Introduction


Gene Ontology testing with clusterProfiler


  • GO terms are divided into Biological Process (BP), Molecular Function (MF) and Cellular Component (CC), which can be analysed separately or together depending on the biological question.
  • The enrichGO() and gseGO() functions in clusterProfiler allow users to perform ORA and GSEA using the GO database directly.
  • GO testing results highlight gene sets or pathways that are overrepresented in your dataset, allowing interpretation of downregulated or upregulated genes.

KEGG enrichment analysis with clusterProfiler


  • KEGG pathway analysis helps link DEGs to functional biological pathways.

  • Both ORA (enrichKEGG) and GSEA-style (gseKEGG) methods provide complementary insights.

  • pathview enables visual interpretation of pathway-level expression changes.

Gene set enrichment analysis with fgsea


  • GSEA evaluates enrichment across a ranked list of all genes, not just a subset of significant ones.
  • The fgsea package provides a fast implementation of GSEA suitable for large RNA-seq datasets.
  • A positive NES indicates enrichment among up-regulated genes, while a negative NES indicates enrichment among down-regulated genes.
  • plotGseaTable() and plotEnrichment() help visualise how pathways behave across the ranked gene list.
  • Compared with clusterProfilers GSEA functions, fgsea focuses on speed and flexibility, while clusterProfiler provides tighter integration with specific databases (e.g., GO, KEGG) and additional plotting helpers.

Analysis with RegEnrich


  • RegEnrich helps identify potential regulatory drivers (e.g. TFs) behind observed gene expression changes.
  • The package’s built-in TF dataset (data(TFs)) is human-specific and not suitable for mouse RNA-seq analysis.
  • For mouse data, a mouse-specific TF list (e.g. from TcoF-DB) must be supplied via the reg argument.
  • A RegenrichSet object requires: an expression matrix, sample metadata, a regulator list, and a design/contrast specification.

Interaction networks with StringDB


  • STRINGdb links your genes to protein–protein interaction networks from the STRING database.

  • Mapping from gene IDs (e.g. ENTREZ) to STRING IDs is a crucial first step.

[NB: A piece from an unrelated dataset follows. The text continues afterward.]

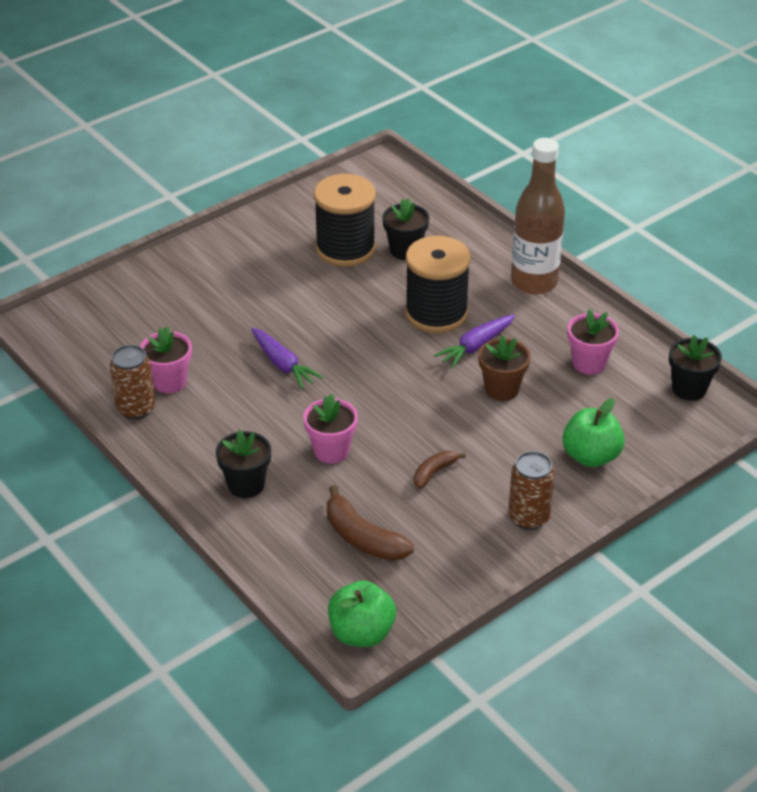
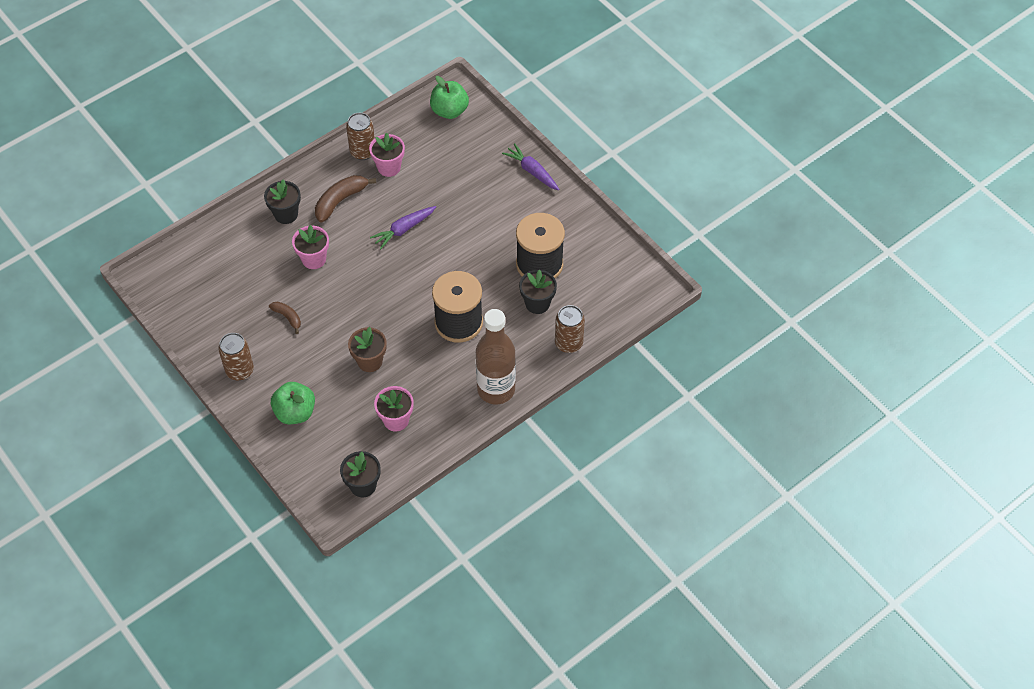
camera: 90 degrees right, 15 degrees up
brown banana [327,485,414,561] -> brown banana moved to [315,175,376,222]
green apple [328,581,396,647] -> green apple moved to [430,76,469,119]
purple carrot [434,314,515,368] -> purple carrot moved to [502,143,559,190]
none -> brown can [555,305,585,353]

  • Network visualisation can reveal modules of interconnected DE genes that may not be obvious from lists or tables.

  • STRING provides its own functional enrichment, which can complement results from clusterProfiler and fgsea.

Conclusion


  • Enrichment methods help translate gene-level changes into biological meaning.
  • Different tools (ORA, GSEA, network-based methods) answer different but complementary questions.
  • Combining methods provides stronger and more interpretable biological insights.
  • Functional enrichment is an essential component of any RNA-seq analysis workflow.